0˚ paraleli dünyayı kuzey ve güney olmak üzere iki yarı küreye ayırır



bugün çok güzel bir gün olsa keşke.
güzel bir gün her gün değişen bir şey
şunu anlamış bir insan olarak kendimi şanslı hissediyorum:
sonradan öf ne gereksiz zamanlarmış dediğimiz anları da yaşayan biziz ve o zaman mutluyduk, yaşarken yani.
neden sonradan bunun için hayıflanılır ki anlamıyorum. ben kar kardır diye bakarım.
şu an hiç sevmediğim birisiyle bile zamanında mutlu olduysam tamamdır işte kurcalamaya gerek yok.
bir ay sonra uzaya gidecek ve asla görüşemeyeceğim birisinden hoşlandıysam, son bir ayımı çok güzel geçirmeye bakarım. bu işin sonu yok diye keriz gibi dövünmem. çünkü zaten eninde sonunda üzüntü var, hep var. en azından güzel anlar yanıma kar kalmalı bir tesellim olmalı, gereksiz dramatikliğe lüzum yok.

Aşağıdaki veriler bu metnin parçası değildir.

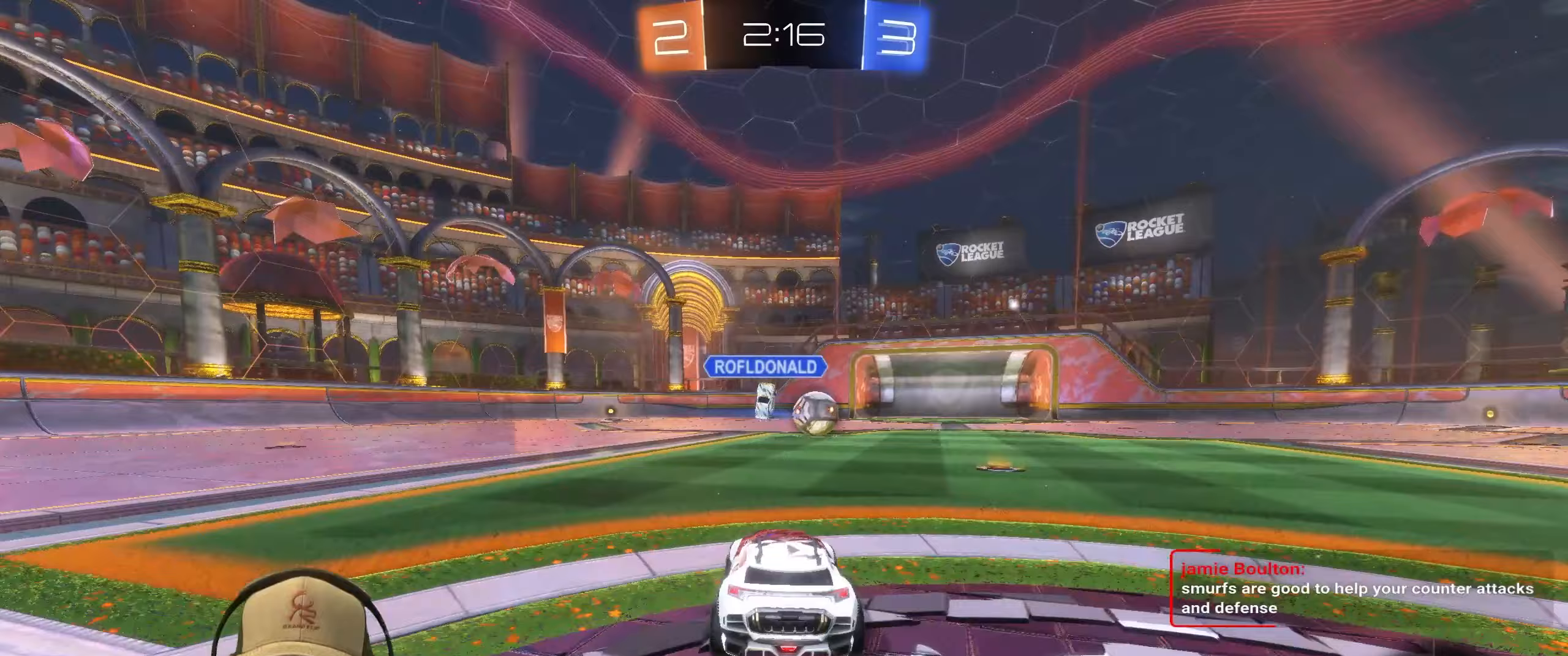
{"buttons": ["R1", "R2"], "left_stick": "right", "events": [[50, "left_stick", "right"], [167, "R2", "down"], [250, "left_stick", "center"], [300, "R1", "down"], [383, "left_stick", "right"]]}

yine bir akyaka dan yaz sonu ayrılışı hüznüne sahibim. ama diyorum ki diğer yıllara oranla en vasat yazımı geçirmiş olsam da ne güzeldi.

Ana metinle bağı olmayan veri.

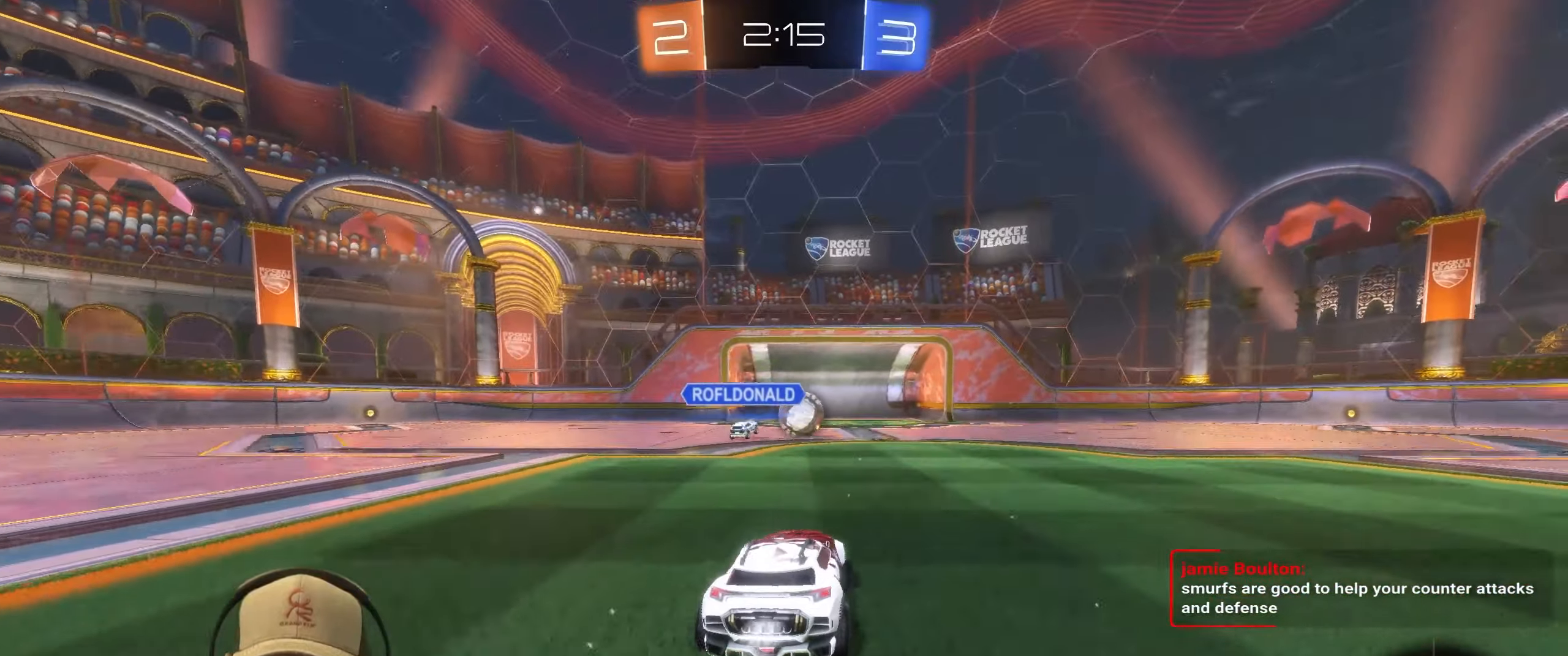
{"buttons": ["R2"], "left_stick": "center", "events": [[17, "R1", "up"], [50, "left_stick", "center"]]}
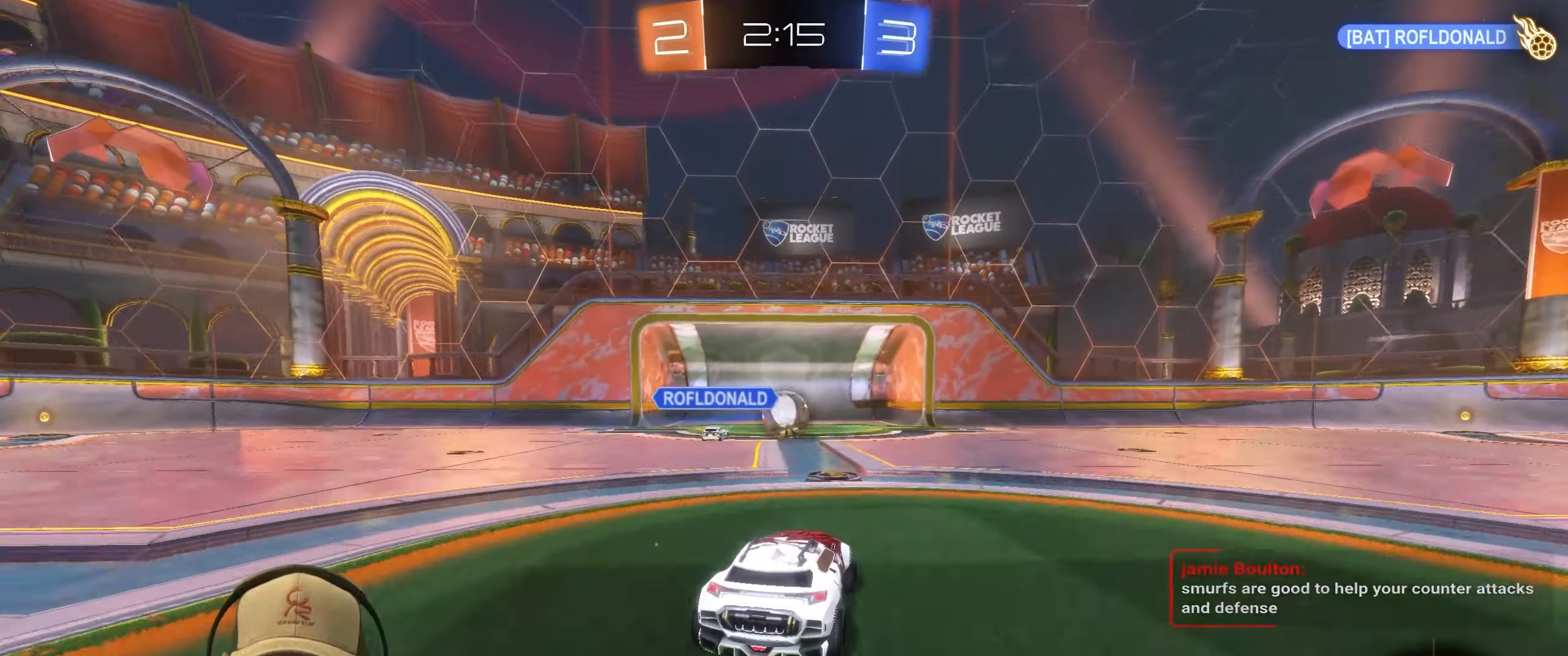
{"buttons": [], "left_stick": "center", "events": [[333, "R2", "up"]]}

yazla ilgili düşündüklerim asla denize girip yüzmek gibi basit ve genel geçer değil

en çok beyaz pikemi ve yatağa yatış anımı özlüyorum kışın. ertesi güne dair tek derdimin denizle ilgili olması olarak uyumayı.
sonra sabah uyanır uyanmaz bronz bacaklarımı görmeyi, aynaya baktığımda renkli ve sağlıklı bir yüzle karşılaşmayı, saatlerce dolap önünde beklemeden şortlardan elbiselerden birisini giyip hemen hazırlanmayı.
bütün gün terlikle gezip hiç yorulmamayı, bikiniyle akşam 9 lara 10 lara kadar oturmayı, duş aldıktan sonraki pembe yanakları, gece uyurken direk pikenin üstüne yatıp sabaha karşı pikeye mısır tanrısı gibi sarınmayı özlüyorum.

buradan gidiyor olmamın tek tesellisi bir gün yine dönecek olmam.